Friday, December 21, 2018

Reservoir Sampling


Goal : Choose a sample of $k$ items from a list $S$ containing $n$ items, where $n$ is either unknown or very large. For instance, a stream of numbers coming in.

Lets start with the procedure and then prove why this correct.
  1. Keep the first k items in an array (we call this a reservoir)
  2. When the $i^{th}$ item arrives, $i > k$
    1. With the probability $k/i$, keep the new item, discarding an old one selected uniformly at random from the reservoir.
    2. With probability $1-k/i$, reject this new item.

Now, lets take an example and work out this math, Lets take k = 10
  1. For the first $10$ items, add them to the reservoir with probability $1$
  2. When the $11^{th}$ item comes, it is
    • added to the reservoir with probability $10/11$
    • Now, what is the probability of an item $I$ which was already present in the reservoir when the $11^{th}$ item came ?
$p_{required} = $ (the 11th element is chosen and it replaces an element other than $I$ ) or (the 11th element is rejected) \begin{align} &= 10/11 * 9/10 +(1-10/11) \\ &= 9/11+1/11 \\ &= 10/11 \end{align}





So, all the elements in the reservoir stay with the probability of $10/11$ Lets work out what happens when the $12^{th}$ element comes.
  1. It is added to reservoir with probability $10/12$
  2. What is the probability that element $I$ (which was present in the reservoir)" will stay ?
    • $= 10/11 * ( 10/12 * 9/10 + (1-10/12) )$

    • $= 10/11 ( 9/12 + 2/12) = 10/11 * 11/12 = 10/12 $

The $10/11$ factor in the above equation comes from the previous round. Thus, all elements in the reservoir have a probability of $10/12$.

How do we code this up ?
Input: Elements S[1..n], we want to sample k elements where $k << n$
  1. Allocate reservoir $R$ of size $k$
  2. for $i$ = $1$ to $k$
    $R[i] = S[i]$
  3. For $i = k + 1$ to n
    $j$ = $random(1,i)$ // inclusive
    if $j <= k$
    $R[j] = S[i]$

Lets see how this code is equivalent to what we computed earlier, in an inductive way.
  1. Lets assume after round $i - 1$, each element in the reservoir stays with the probability $k/(i-1)$
  2. For round i, we have
    1. New element stays with probability $k/i$
    2. Old element stays with probability :
      $= \frac{k}{i - 1} (\frac{k}{i} * \frac{k - 1}{k} + (1 - \frac{k}{i}))$
      $= \frac{k}{i-1}\frac{i-1}{i} $
      $= \frac{k}{i} $ as required

Reservoir sampling with random sort
  1. Assign a random number as a key to each item
  2. Sort these items and maintain k items with minimum key values
This can be easily implemented using a heap.

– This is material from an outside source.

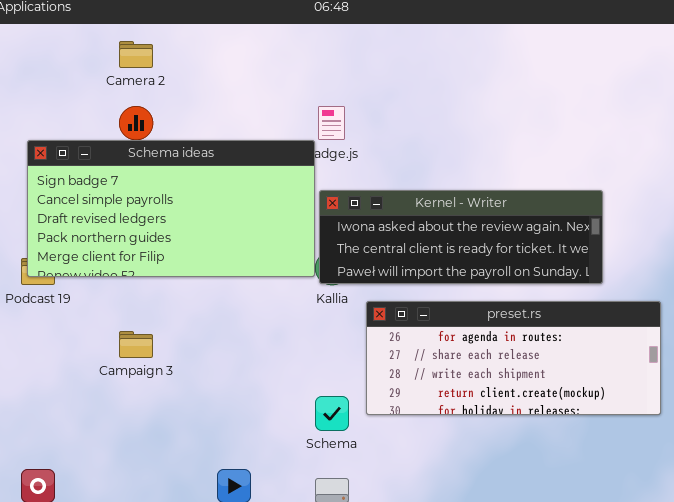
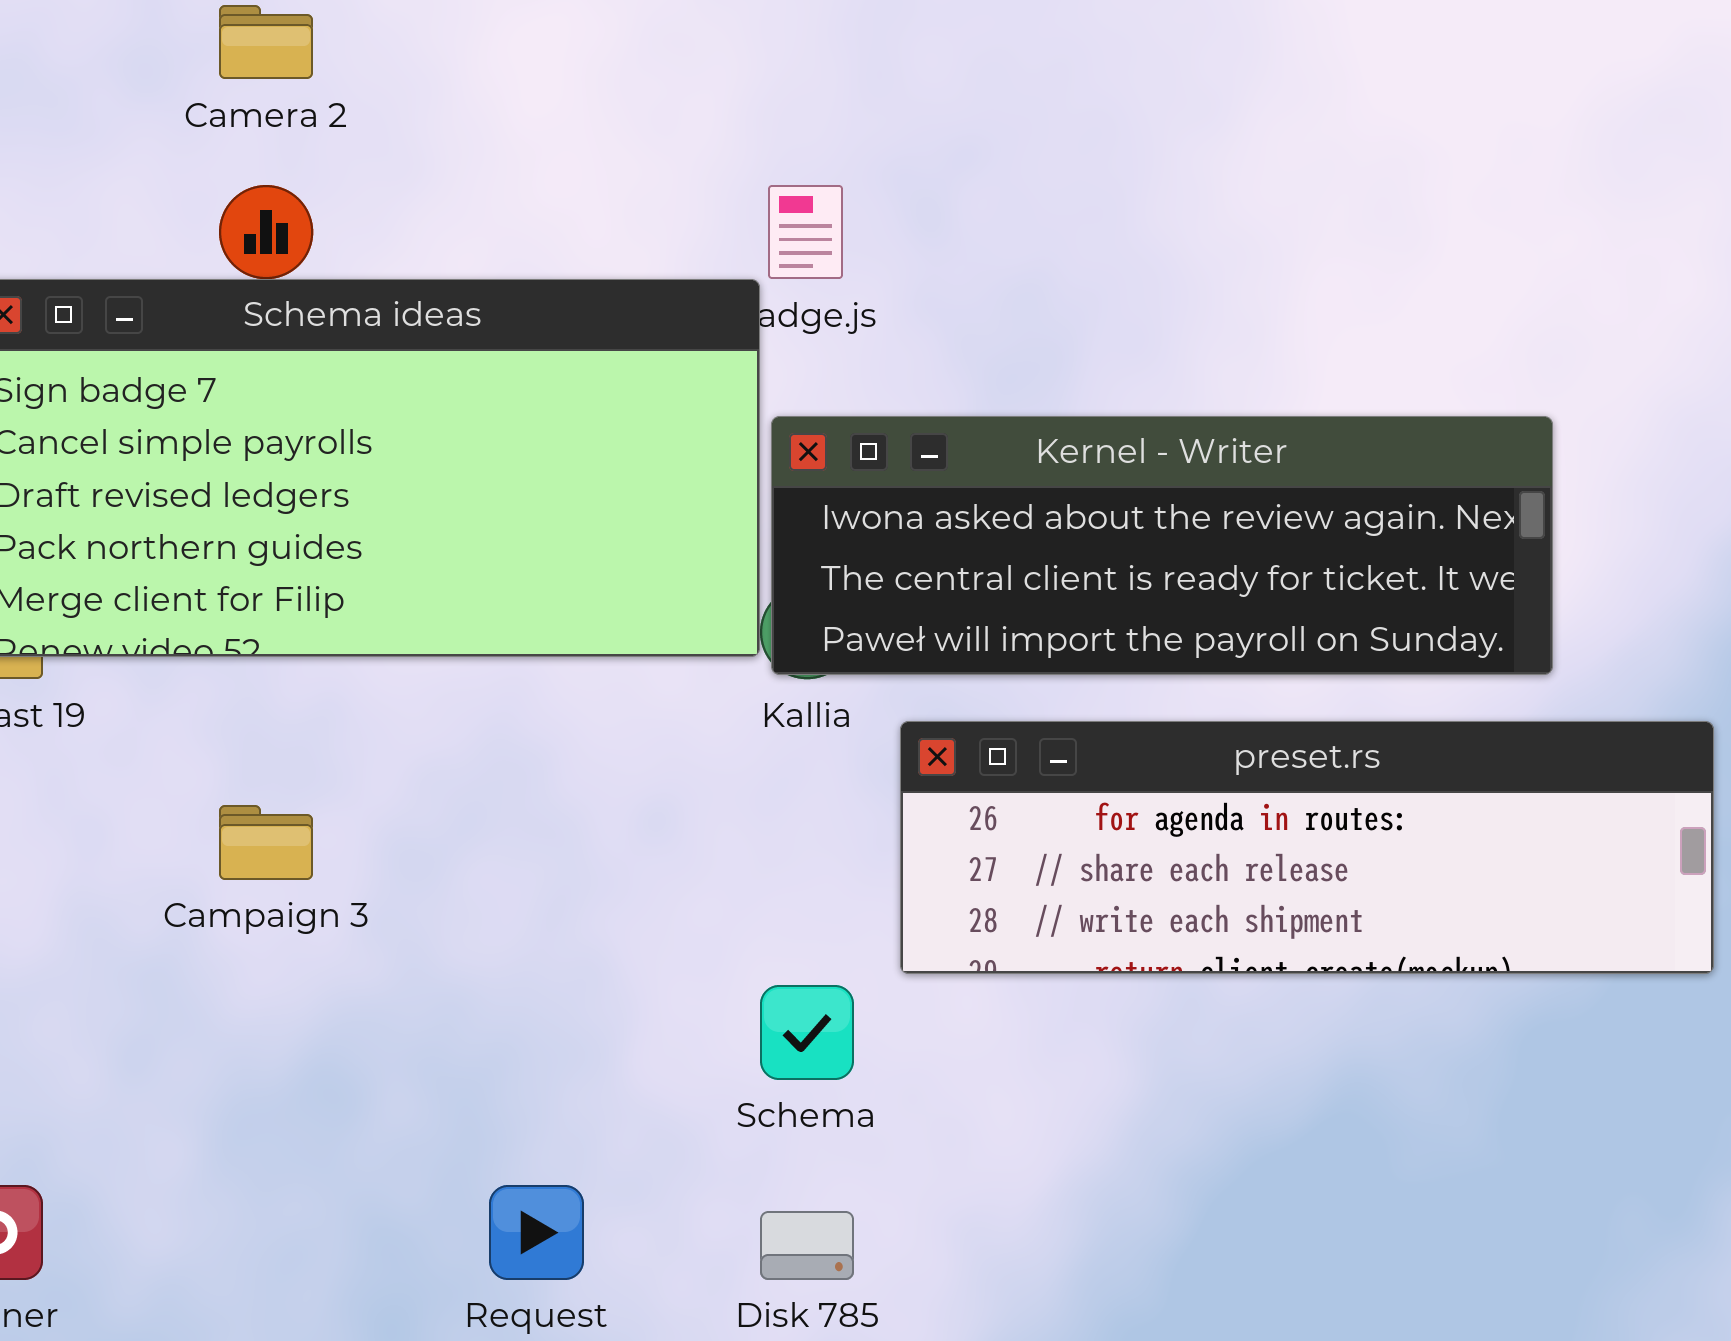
preset.rs: [366,301,661,415] -> [900,721,1714,974], resized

Distributed Reservoir Sampling
  • What if we have huge amounts of data? It is desirable to distributed sampling tasks among many machines in parallel
  • A Simple approach: Distributed sort with a random key like above and pick top k elements .
But this is too costly.

Instead, we

  1. Distribute data among m machines
  2. Each machine $c$ does its own sampling using a random key and produces a sample of size <= $k$ items
  3. Collect all samples $n^{'} <= mk$
  4. Sample $k$ items from these $n^{'}$ items using the same random key

If we want to associate a weight $W_i$ with each item, then the random key can be scaled as $r^{1/w_i}$. That is, higher the weight bigger the key.